FCA Fines on Senior Bankers Drop 40% in Four Years
The number of fines issued to senior bankers by the financial regulator has dropped 40% since 2010.
The Financial Conduct Authority (FCA) issued 18 fines to finance professionals categorised as performing a so-called significant influence function in 2013, marking a drop from the 30 fines handed out in 2010, law firm Reynolds Porter Chamberlain (RPC) said in a report.
Around 55,000 people are considered to be performing significant roles in the UK, a classification that includes chairmen, non-executive directors, chief executive officers, and chief risk officers, London-based RPC said.
"Individuals have got so much more to lose and so they are much more willing to fight allegations of wrongdoing tooth and nail," Richard Burger, a partner at RPC told Bloomberg.
"Not only are there substantial fines at stake, their reputation and career are on the line," Burger added.
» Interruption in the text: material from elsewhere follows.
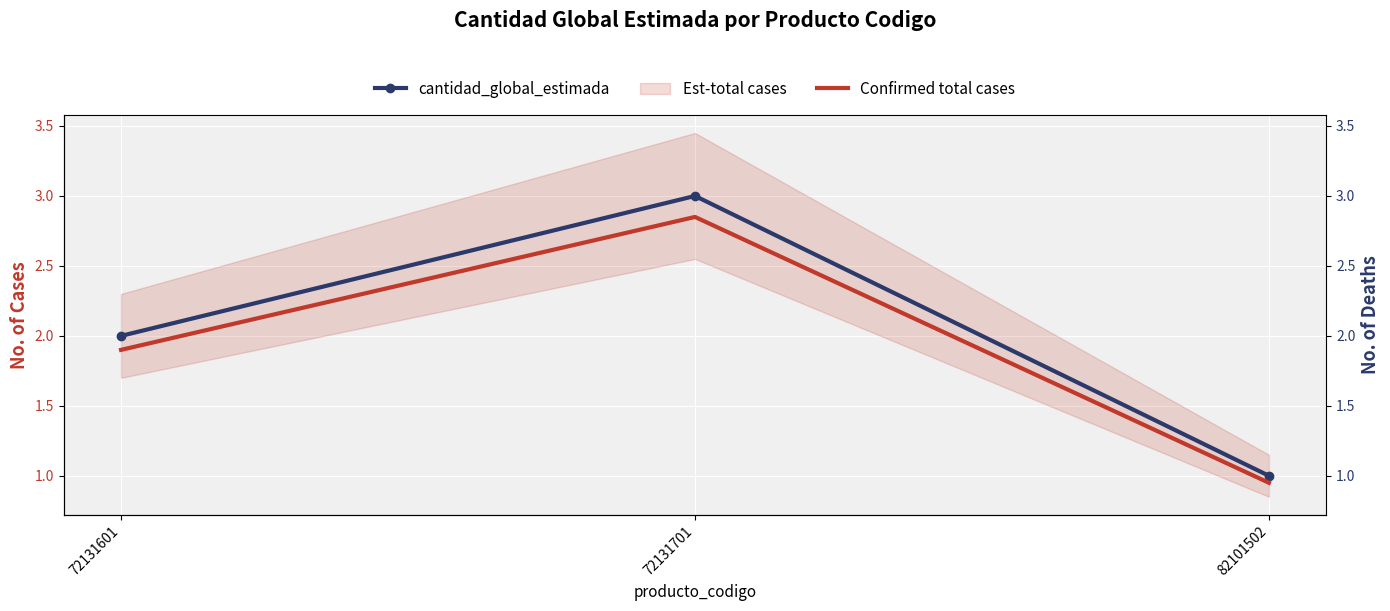

How many lines are shown in the chart?

2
Individuals fined this year by the FCA include Mark Stevenson, a former Credit Suisse bond trader, who was fined £662,700 for deliberately manipulating a UK government bond (gilt) on 10 October 2011.
The FCA banned Stevenson from the industry.
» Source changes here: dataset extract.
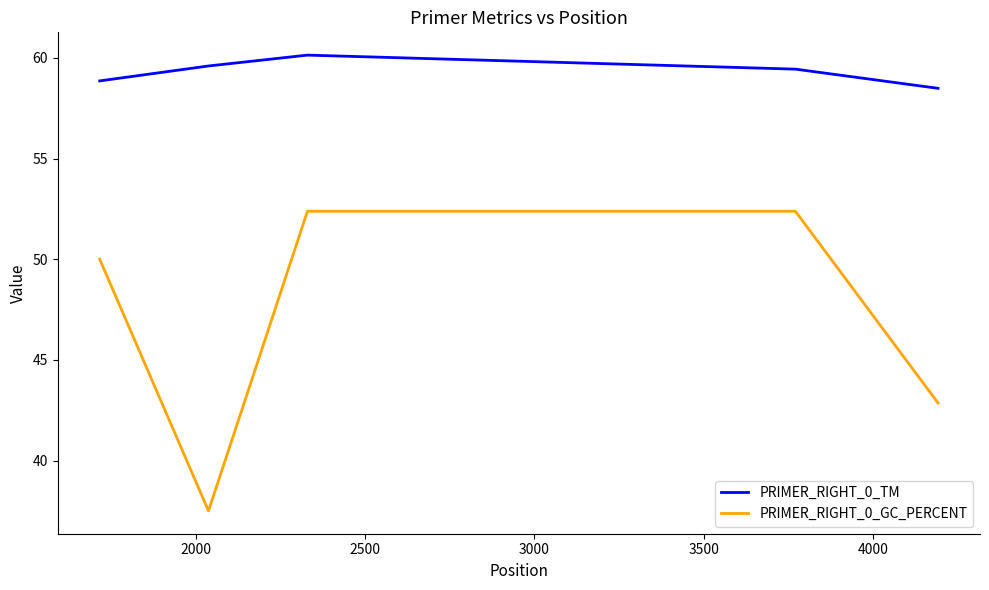

True or false: PRIMER_RIGHT_0_TM and PRIMER_RIGHT_0_GC_PERCENT cross at least once.

False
The regulator said in a statement that the bond trader intended to sell his holding, worth £1.2bn (€1.4, $2bn), to the Bank of England (BoE) for an artificially high price during quantitative easing (QE) operations that day.
His unusual trading was reported within 40 minutes and the bank decided not to buy the gilt as part of QE, said the FCA.
FSA
The FCA took over market regulation from the now dead Financial Services Authority (FSA) a year ago.
The FSA in 2012 imposed a fine of £29.7m on UBS for its failure to stop unauthorised trading by banker Kweku Adoboli, who caused the bank to lose more than $2bn.
The fine was for "systems and controls failings" that indicated "serious weaknesses in the firm's procedures, management systems and internal controls," the old market regulator said in a statement.
Fines to firms jumped in the last days of the old watchdog, hitting £313.4m at the end of 2012 compared with £66.1m pounds in 2011.